*** PROVIDED TEXT ***

Patrick Massot (Sep 27 2024 at 18:32):
Please don’t tempt Pietro, it’s already embarrassing how much work he does for us.
Siddhartha Gadgil (Sep 29 2024 at 06:32):
A quick related question: are algorithms like Gaussian elimination to calculate ranks, solve equations etc implemented? I did not see them mentioned here.
Patrick Massot (Sep 29 2024 at 10:21):
Not in Mathlib. There is always the same issue with such algorithms. Do you want them to be implemented in a way that makes them nice to prove properties about or do you want them to be actually usable? I think having both with the same code is (at least currently) impossible. So if you want both you need to implement both and then prove they compute the same thing. This is a lot of work.
Patrick Massot (Sep 29 2024 at 10:21):
That being said, I would already be happy to have a version that is provably correct but not efficient.
Henrik Böving (Sep 29 2024 at 10:27):
Patrick Massot said:
Not in Mathlib. There is always the same issue with such algorithms. Do you want them to be implemented in a way that makes them nice to prove properties about or do you want them to be actually usable? I think having both with the same code is (at least currently) impossible. So if you want both you need to implement both and then prove they compute the same thing. This is a lot of work.

*** End of PROVIDED TEXT ***
*** RECORDS SUPPLIED ***

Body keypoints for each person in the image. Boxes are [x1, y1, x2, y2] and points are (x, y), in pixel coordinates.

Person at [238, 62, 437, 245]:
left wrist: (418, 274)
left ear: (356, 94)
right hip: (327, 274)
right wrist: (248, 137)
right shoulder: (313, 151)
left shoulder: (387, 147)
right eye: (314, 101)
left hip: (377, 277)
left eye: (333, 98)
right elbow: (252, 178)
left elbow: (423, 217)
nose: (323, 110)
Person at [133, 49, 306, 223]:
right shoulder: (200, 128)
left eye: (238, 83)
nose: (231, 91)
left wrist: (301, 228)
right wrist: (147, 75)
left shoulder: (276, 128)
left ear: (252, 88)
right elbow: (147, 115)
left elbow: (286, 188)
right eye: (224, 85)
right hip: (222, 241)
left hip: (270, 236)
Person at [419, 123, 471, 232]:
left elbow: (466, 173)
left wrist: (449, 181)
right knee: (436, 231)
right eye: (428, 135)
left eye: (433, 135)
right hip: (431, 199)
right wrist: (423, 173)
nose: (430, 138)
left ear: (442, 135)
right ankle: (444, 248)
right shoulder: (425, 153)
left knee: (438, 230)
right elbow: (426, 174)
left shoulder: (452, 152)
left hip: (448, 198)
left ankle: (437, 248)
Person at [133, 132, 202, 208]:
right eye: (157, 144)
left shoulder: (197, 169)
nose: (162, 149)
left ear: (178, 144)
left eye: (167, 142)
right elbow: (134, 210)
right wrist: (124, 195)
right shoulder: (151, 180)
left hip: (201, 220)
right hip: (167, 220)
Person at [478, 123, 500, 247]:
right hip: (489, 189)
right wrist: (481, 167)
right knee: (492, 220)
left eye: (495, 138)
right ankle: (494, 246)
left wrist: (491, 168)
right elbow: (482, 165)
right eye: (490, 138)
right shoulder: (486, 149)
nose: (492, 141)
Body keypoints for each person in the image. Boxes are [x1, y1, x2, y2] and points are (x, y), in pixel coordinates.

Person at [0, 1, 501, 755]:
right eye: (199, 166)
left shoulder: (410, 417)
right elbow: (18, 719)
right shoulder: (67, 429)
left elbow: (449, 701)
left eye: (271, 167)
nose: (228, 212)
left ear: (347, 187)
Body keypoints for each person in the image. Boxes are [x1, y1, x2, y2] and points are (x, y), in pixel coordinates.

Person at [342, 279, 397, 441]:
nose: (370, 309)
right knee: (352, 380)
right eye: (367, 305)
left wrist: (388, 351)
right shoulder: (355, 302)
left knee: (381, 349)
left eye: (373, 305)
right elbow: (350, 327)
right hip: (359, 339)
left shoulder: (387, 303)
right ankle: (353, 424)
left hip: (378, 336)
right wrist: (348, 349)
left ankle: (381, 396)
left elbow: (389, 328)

*** End of RECORDS SUPPLIED ***

▶ **PROBLEM A**: In the chat thread, rewrite the passage that begins at the words "Patrick Massot (Sep 27" and stops after "but not efficient.", putting "Gauss-Jordan elimination" in place of "Gaussian elimination".
▶ **PROBLEM B**: According to the chat thread, what kind of version of such algorithms would Patrick Massot already be happy to have?
▶ **PROBLEM C**: Extend the chat thread past its final line.

▶ **REPLY A**:
Patrick Massot (Sep 27 2024 at 18:32):
Please don’t tempt Pietro, it’s already embarrassing how much work he does for us.
Siddhartha Gadgil (Sep 29 2024 at 06:32):
A quick related question: are algorithms like Gauss-Jordan elimination to calculate ranks, solve equations etc implemented? I did not see them mentioned here.
Patrick Massot (Sep 29 2024 at 10:21):
Not in Mathlib. There is always the same issue with such algorithms. Do you want them to be implemented in a way that makes them nice to prove properties about or do you want them to be actually usable? I think having both with the same code is (at least currently) impossible. So if you want both you need to implement both and then prove they compute the same thing. This is a lot of work.
Patrick Massot (Sep 29 2024 at 10:21):
That being said, I would already be happy to have a version that is provably correct but not efficient.

▶ **REPLY B**: A version that is provably correct but not efficient.

▶ **REPLY C**:
Verifying high perf code in Lean is totally possible but it definitely requires someone rather capable with both programming and proving in Lean. For example bv_decide
has an efficiently implemented graph data structure and a couple of caches based on our Std.HashMap
etc. that are all verified and yet never show up for more than a couple dozen ms at worst in our profiles.
Patrick Massot (Sep 29 2024 at 10:33):
I should be more explicit. This is in the context of docs#Matrix which a type synonym for a function type. When you write !![1, 2; 3, 4] : Matrix (Fin 2) (Fin 2) ℕ
, you could think you built something like a size 4 Array of natural number. But this is really in Fin 2 → Fin 2 → ℕ
. Of course I am completely incompetent in numerical analysis and high performance programming. But my understanding is there is no way to do anything efficient with this data structure. So, I think the current status is you would need an efficient Array
-based implementation and then some glue with docs#Matrix (and this is not even considering the important case of sparse matrices where Array
is not the best choice).
Patrick Massot (Sep 29 2024 at 10:34):
And then my “(at least currently)” is a vague allusion to a future where Lean would automatically translate between the Fin n → Fin m → α
implementation and an Array
-based implementation without user input.
Siddhartha Gadgil (Sep 29 2024 at 11:22):
Thanks. I will target these as possible projects and/or examples in my course beginning in January. Not an array based implementation but hopefully correct and proved correct.
Kim Morrison (Sep 29 2024 at 11:25):
The problem is that it's not really clear what having a provably correct but unusably slow algorithm actually buys you. :-)
The thing that it might buy you is a cheap way to prove a fast algorithm correct: now you just need to compare the extensional behaviour of the fast algorithm with the slow algorithm, rather than directly checking the spec on the fast algorithm. However achieving this payoff nearly always requires designing the fast (for execution) and slow (for verification) algorithms in tandem.
Patrick Massot (Sep 29 2024 at 11:29):
Yes, this is what I tried to explain.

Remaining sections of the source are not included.